Question

A conductivity cell filled with 0.02 M $AgN{{O}_{3}}$ gives at 25 $^{o}C$ a resistance of 947 ohms. If the cell constant is 2.3 $c{{m}^{-1}}$ . What is the molar conductivity of the 0.02 M $AgN{{O}_{3}}$ at 25 $^{o}C$ .
A. 121.43 ${{\Omega }^{-1}}c{{m}^{2}}mol{{e}^{-1}}$
B. 101.4 ${{\Omega }^{-1}}c{{m}^{2}}mol{{e}^{-1}}$
C. 111.4 ${{\Omega }^{-1}}c{{m}^{2}}mol{{e}^{-1}}$
D. None of the above.

Answer 1

Hint: There is a formula to calculate the molar conductivity of a solution.

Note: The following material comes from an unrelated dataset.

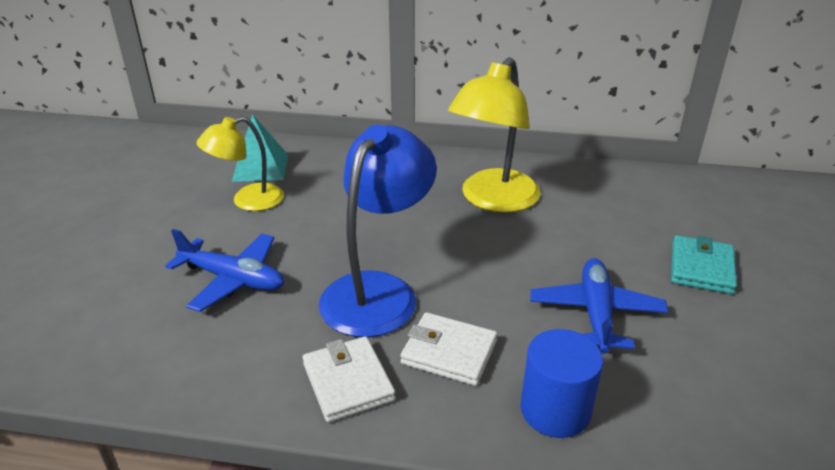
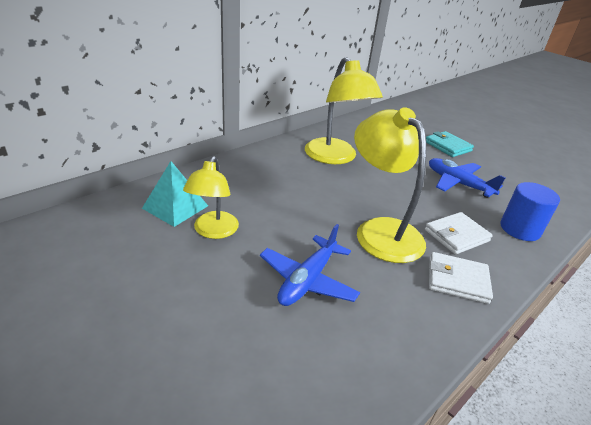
camera: 55 degrees left, 0 degrees up
blue plane [165,229,284,312] -> blue plane turned 150 degrees clockwise [260,224,360,306]
blue lamp [319,125,437,337] -> yellow lamp [354,107,426,263]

The formula is as follows.
\[{{\Lambda }_{m}}=\dfrac{R\times 1000}{M}\]
${{\Lambda }_{m}}$ = molar conductivity
R = Specific conductance of the solution
M = Molarity of the solution.

Complete step by step answer:
- In the question they asked to find the molar conductivity of the 0.02 M silver nitrate solution by giving the resistance and molarity of the solution.
- But to calculate the molar conductivity of the solution first we should calculate the specific conductance of the solution by using the following formula.
\[R=G\times \dfrac{l}{a}\]
R = specific conductance of the solution
G = Conductance of the solution = $\dfrac{1}{947}$ (Conductance means reciprocal of Resistance)
$\dfrac{l}{a}$ = Resistance of the solution = 2.3
- Substitute all the known values in the above formula to get the specific conductance of the solution.
\[\begin{align}
  & R=G\times \dfrac{l}{a} \\
 & R=\dfrac{1}{947}\times 2.3 \\
 & R=2.42\times {{10}^{-3}}oh{{m}^{-1}}c{{m}^{-1}} \\
\end{align}\]

- From specific conductance of the solution we can calculate the molar conductivity of the solution by using the following formula.
\[{{\Lambda }_{m}}=\dfrac{R\times 1000}{M}\]
${{\Lambda }_{m}}$ = molar conductivity
R = Specific conductance of the solution = $2.42\times {{10}^{-3}}oh{{m}^{-1}}c{{m}^{-1}}$
M = Molarity of the solution = 0.02 M

- Substitute all the known values in the above formula to get the molar conductivity of the solution
\[\begin{align}
  & {{\Lambda }_{m}}=\dfrac{R\times 1000}{M} \\
 & {{\Lambda }_{m}}=\dfrac{2.42\times {{10}^{-3}}\times 1000}{0.02} \\
 & {{\Lambda }_{m}}=121.43{{\Omega }^{-1}}c{{m}^{2}}mo{{l}^{-1}} \\
\end{align}\]
- Therefore the molar conductivity of the solution is 121.43 ${{\Omega }^{-1}}c{{m}^{2}}mol{{e}^{-1}}$ .
So, the correct answer is “Option A”.

Note: Don’t be confused with Siemen, $oh{{m}^{-1}}$ and ${{\Omega }^{-1}}$ . All are the same and going to denote the resistance only. The relation between them is as follows.
Siemen = $oh{{m}^{-1}}$ = ${{\Omega }^{-1}}$ .
The above are the units to represent the resistance in different forms.